Admission is $10 for adults, and $8 for children, students and seniors. Call 313-827-1647 to reserve tickets.
GIHS PRESENTS ‘ARSENIC AND OLD LACE’
Grosse Ile High School presents Joseph Kesselring’s dark comedy “Arsenic and Old Lace” Nov. 19 and 20 at the high school auditorium, 7800 Grays Drive in Grosse Ile Township.
Directed by Cheyla Wagner, the cast includes Emily Bailey as Abby Brewster, Cecily Noonan as Martha Brewster, Jayden Roos and Teddy Brewster, Caleb Matkovich as Mortimer Brewster and Joshua Baxter as Jonathon Brewster.
Also in the cast are Gia Schoenherr as Dr. Einstein, Arianna Cook as Elaine Harper, Abbie Carbajo as the Rev. Dr. Harper and Ella Normandin as Mr. Gibbs.
Also appearing are Lexi Yager as Officer Brophy, Ella Seguin as Officer Klein, Lina Mahmoud as Officer O’Hara, Urvi Vaya as Lt. Rooney and Lillyonna Zulewski as Mr. Witherspoon.
The show runs 7 p.m. Nov. 19 and 20, with a 2 p.m. Nov. 20 matinee. Tickets are $5, and are available at the door.
DCHS PERFORMS ‘PETER AND THE STARCATCHER’
Divine Child High School presents “Peter and the Starcatcher,” the humorous and magical backstory for Peter Pan and Captain Hook, at 7:30 p.m. Nov. 18, 19 and 20, and 2:30 p.m. Nov. 20, at the high school auditorium, 1001 N. Silvery Lane in Dearborn. Tickets are $10 for adults and $8 for students. (A photo and a cast list were requested, but were not submitted prior to press time.)

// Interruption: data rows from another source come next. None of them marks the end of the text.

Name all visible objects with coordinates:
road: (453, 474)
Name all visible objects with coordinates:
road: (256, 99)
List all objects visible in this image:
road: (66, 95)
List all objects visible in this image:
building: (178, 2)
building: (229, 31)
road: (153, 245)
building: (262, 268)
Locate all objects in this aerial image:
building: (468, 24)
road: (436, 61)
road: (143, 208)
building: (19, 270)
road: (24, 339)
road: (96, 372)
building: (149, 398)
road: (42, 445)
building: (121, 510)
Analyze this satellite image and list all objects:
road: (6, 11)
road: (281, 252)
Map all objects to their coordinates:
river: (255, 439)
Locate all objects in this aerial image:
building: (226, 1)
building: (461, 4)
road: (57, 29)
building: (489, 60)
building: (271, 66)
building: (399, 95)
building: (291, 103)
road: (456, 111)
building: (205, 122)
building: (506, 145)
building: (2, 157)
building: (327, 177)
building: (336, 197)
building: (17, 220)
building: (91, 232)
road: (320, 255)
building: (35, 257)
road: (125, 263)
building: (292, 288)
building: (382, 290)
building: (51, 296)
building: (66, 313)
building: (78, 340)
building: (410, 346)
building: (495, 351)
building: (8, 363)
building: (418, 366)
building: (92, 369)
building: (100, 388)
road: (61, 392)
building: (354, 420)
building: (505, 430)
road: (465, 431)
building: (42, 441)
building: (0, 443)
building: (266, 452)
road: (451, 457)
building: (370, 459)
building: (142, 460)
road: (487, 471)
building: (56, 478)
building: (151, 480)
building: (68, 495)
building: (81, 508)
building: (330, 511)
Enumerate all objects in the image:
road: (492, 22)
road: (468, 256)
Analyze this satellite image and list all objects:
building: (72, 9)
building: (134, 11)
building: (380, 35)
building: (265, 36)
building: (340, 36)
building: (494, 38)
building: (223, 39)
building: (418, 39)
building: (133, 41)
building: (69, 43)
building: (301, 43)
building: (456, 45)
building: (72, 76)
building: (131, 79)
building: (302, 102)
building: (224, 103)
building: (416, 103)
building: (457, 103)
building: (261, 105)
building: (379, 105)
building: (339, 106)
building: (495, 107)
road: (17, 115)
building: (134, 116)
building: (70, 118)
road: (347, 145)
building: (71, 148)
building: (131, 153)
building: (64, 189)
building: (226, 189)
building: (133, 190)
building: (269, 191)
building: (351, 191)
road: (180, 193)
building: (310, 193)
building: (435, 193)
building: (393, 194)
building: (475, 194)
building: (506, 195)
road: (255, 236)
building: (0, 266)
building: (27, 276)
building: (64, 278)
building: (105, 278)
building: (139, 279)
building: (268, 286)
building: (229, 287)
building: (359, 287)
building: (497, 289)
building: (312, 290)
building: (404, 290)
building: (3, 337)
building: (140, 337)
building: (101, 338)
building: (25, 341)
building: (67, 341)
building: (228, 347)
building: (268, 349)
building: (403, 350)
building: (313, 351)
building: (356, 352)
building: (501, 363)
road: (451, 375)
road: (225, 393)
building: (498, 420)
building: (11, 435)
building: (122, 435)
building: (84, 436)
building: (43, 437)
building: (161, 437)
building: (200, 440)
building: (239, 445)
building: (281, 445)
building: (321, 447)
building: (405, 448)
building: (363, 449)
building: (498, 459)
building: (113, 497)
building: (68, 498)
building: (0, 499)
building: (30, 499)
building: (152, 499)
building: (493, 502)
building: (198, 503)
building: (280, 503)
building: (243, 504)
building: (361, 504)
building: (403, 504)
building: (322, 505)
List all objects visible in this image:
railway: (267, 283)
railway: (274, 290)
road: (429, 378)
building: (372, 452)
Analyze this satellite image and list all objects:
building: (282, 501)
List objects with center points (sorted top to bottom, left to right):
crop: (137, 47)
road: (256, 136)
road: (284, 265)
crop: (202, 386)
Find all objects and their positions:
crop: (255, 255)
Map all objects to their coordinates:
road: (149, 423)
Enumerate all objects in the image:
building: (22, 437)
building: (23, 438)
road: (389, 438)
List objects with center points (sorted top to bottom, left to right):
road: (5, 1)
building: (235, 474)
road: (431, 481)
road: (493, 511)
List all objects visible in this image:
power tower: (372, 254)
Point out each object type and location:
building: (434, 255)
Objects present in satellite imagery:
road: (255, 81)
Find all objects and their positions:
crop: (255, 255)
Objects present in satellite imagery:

WSU PRESENTS ‘THE SNOW QUEEN’
Wayne State University will present “The Snow Queen” the weekend before and the two weekends after the Thanksgiving holiday.
The one-hour show, which runs with no intermission, is perfect for children and the adults who love them to share.
Director Michael Barnes said “The Snow Queen” is an imaginative exploration of the Hans Christian Anderson fairy tale.
“This story, which inspired the film ‘Frozen,’ takes the audience on a journey of friendship and hope,” he said. “Filled with the magic of theatre, this is a feel-good show to be enjoyed by everyone, awakening the joy of a child in us all.”
The show runs at 8 p.m. Nov. 19 and 20, Dec. 3, 4, 10 and 11; 2 p.m. Nov. 20 and Dec. 4, 8, and 11; and 7 p.m. Dec. 2 and 9.
Tickets are $22 for adults, $15 for students, and $18 for seniors and WSU faculty, staff and alumni. To order, call 313-577-2972 or go to theatreanddance.wayne.edu/ticket-info.